Die hübsch gerollte Überraschung des Sushi-Meisters
Geschafft haben wir dieses äußerst sättigende und auch optisch sehr gelungene Konstrukt aus rohem Fisch und klebrig-säuerlichen Reis natürlich nicht. Aber meine Nicht freute sich – ganz pandemiegewohnt – auf ihr sorgsam verpacktes Sushi-To-Go am nächsten Tag.

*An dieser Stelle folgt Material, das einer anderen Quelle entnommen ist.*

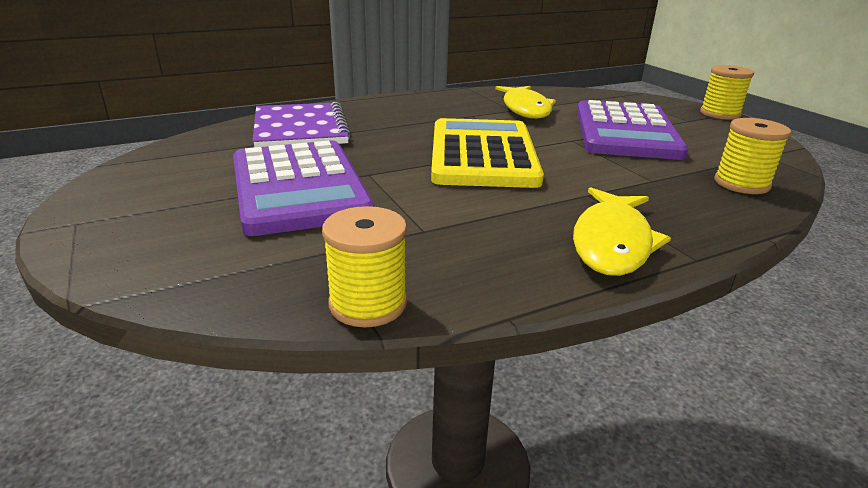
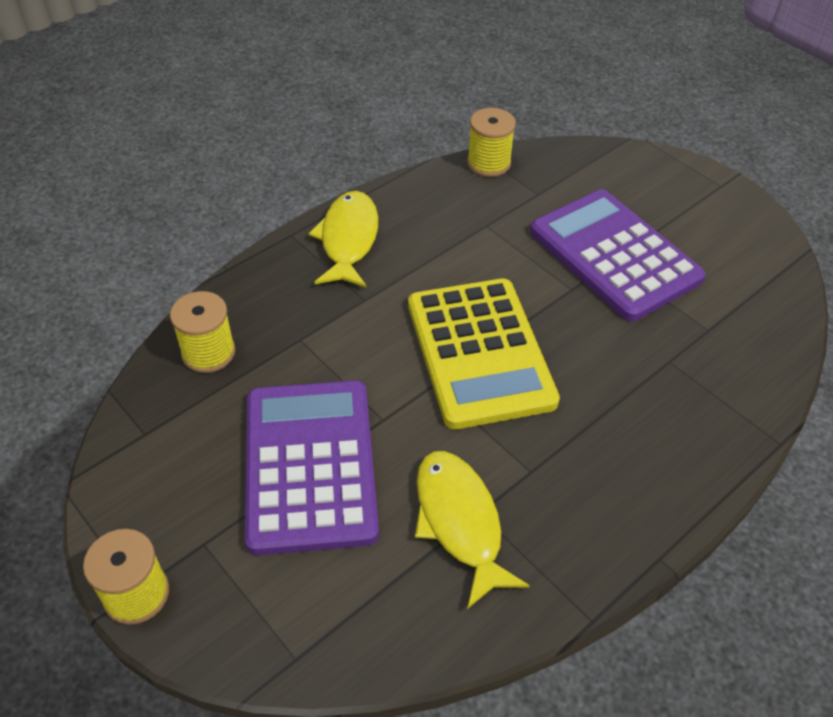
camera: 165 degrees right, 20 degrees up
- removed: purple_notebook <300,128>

Die Geste der sympathischen Mädels vom Service auf dem Abschlussfoto konnte ich nicht so recht deuten, denn die Rechnung hatte ich zu diesem Zeitpunkt vollends beglichen.
Zwei Mädels vom Service
Egal, es war ein rundum gelungener Abend in Haßloch, der uns effektvoll in Szene gesetzte Kost aus Fernost auf äußerst sympathische Weise bescherte. Über kleinere Üppigkeiten von der Saucenkelle sahen wir locker hinweg. Das „Ur-Koza“ hat beim Interieur hinzugewonnen ohne an seinen schon damals raffinierten Sushikreationen nachzulassen. Und das alles zu Preisen, die uns klarmachten, dass nach Corona auch vor Corona bedeuten kann.